“Harry says he will not let you play on the teams at Cascade,” she replied quickly. “He says the fellows do not like you and will not play if you do.”

“I wasn’t very popular last year,” said Larry, laughing to conceal his embarrassment. “You see I didn’t know them and thought they did not treat me well. I hope it will be better this year.”

In a few moments their embarrassment passed, and the boy and girl chattered away merrily. Larry told of his boy life back in the East, of the death of his parents and Major Lawrence’s kindness in taking him as his own son; of his trip West, and of his meeting with the Giants and Krag the pitcher. Helen Baldwin was sympathetic.

“I can understand,” she said. “My father and mother are poor and we are a large family, so it was hard for papa to give us all he would have liked to. Uncle Barney offered to take me and educate me, so I am much in the same situation that you are—only when Uncle Barney goes East, he takes me, and I visit with my parents, and next summer he is going to bring Bertha, my younger sister, to the ranch as company for me, as Harry and Bob and I do not play well together.”

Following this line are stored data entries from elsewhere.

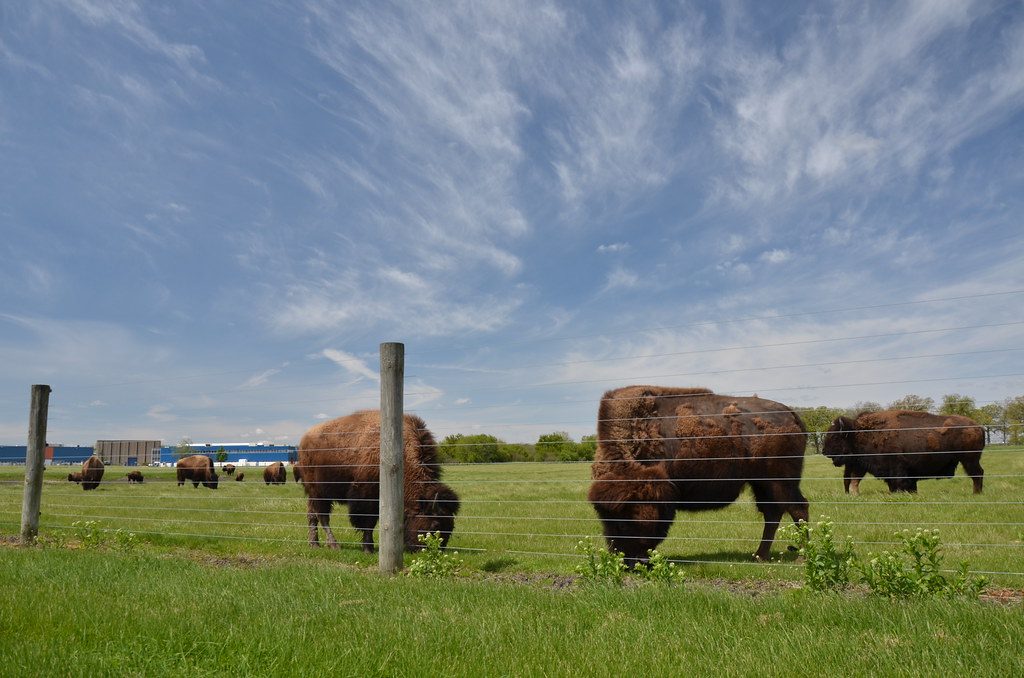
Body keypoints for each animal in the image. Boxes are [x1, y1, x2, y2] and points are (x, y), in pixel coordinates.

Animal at [297, 409, 460, 553]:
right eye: (434, 524)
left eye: (451, 527)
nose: (434, 552)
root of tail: (304, 440)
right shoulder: (366, 498)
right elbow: (368, 523)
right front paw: (368, 548)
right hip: (319, 492)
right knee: (322, 516)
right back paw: (334, 545)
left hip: (314, 494)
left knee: (312, 515)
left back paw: (314, 544)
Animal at [588, 386, 809, 563]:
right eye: (604, 519)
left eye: (623, 522)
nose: (626, 562)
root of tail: (790, 413)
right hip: (762, 483)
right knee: (773, 513)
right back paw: (759, 556)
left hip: (780, 480)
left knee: (797, 508)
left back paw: (801, 558)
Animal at [823, 410, 985, 494]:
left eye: (835, 436)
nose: (824, 451)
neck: (858, 433)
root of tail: (978, 426)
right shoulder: (862, 464)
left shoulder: (897, 467)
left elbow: (899, 481)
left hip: (969, 459)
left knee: (977, 474)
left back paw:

By bedtime they were fast friends. The feud of the Lawrence and Baldwin families seemed buried so far as they were concerned. And the following morning, when they arrived, Larry Kirkland carried the girl’s baggage to the wagonette that was to take her to St. Gertrude’s and promised that he would call on Thursdays when the girls were allowed visitors.

As the wagonette turned up the avenue he seized his own neglected baggage and springing into a carriage, started for Cascade campus, filled with a new determination to win his C.

CHAPTER VII
A Lesson in Obedience

Cascade College baseball team was out for the fall practice. Only a few recruits, fellows who had been barred by their studies or by conditions during the regular season, were out with the veterans who, proudly wearing their C’s were tossing balls around the long vacant field. The team had been a failure in its important games, and Coach Haxton, chafing under criticism of the upper classmen and the dearth of interest throughout the college, had decreed that the team must work during the fall until the football men occupied the stage, and he had threatened angrily to replace several of the veterans of the team with youngsters. Yet there had not been a call for recruits to strengthen the team.

It was not customary at Cascade to call baseball volunteers in the fall term, but to issue calls late in the winter term and at the opening of the spring. The games played in the fall were not of importance from a college standpoint. The “big” games against Golden University and St. Mary’s—those that counted in the standing of the rival schools—were playing in the spring. But during the fall and early winter—when the genial climate permitted playing, games were scheduled against the strong teams of the nearby cities, games which tested the ability of the players even more than did those of the championship season; as their opponents usually were the best of the independent amateurs.

It was onto this scene of half-hearted activity that Larry Kirkland came on the crisp, perfect afternoon, followed by Katsura, Winans and Big Trumbull, the heavy-hitting giant who had sided with Larry during his troubles of the preceding spring. The arrival of the quartette on the playing field created something of a sensation among the veterans, who stopped their listless practice and watched them wonderingly. Those close together exchanged puzzled questions as to the meaning of the sudden descent of the leaders of the opposition of the preceding term. Behind the quartette sauntered “Paw” Lattiser, an open book in one hand, a straw hat absent-mindedly held in his mouth. He was bareheaded as usual, and appeared to pay no attention either to the new recruits or to the regulars, who were practicing.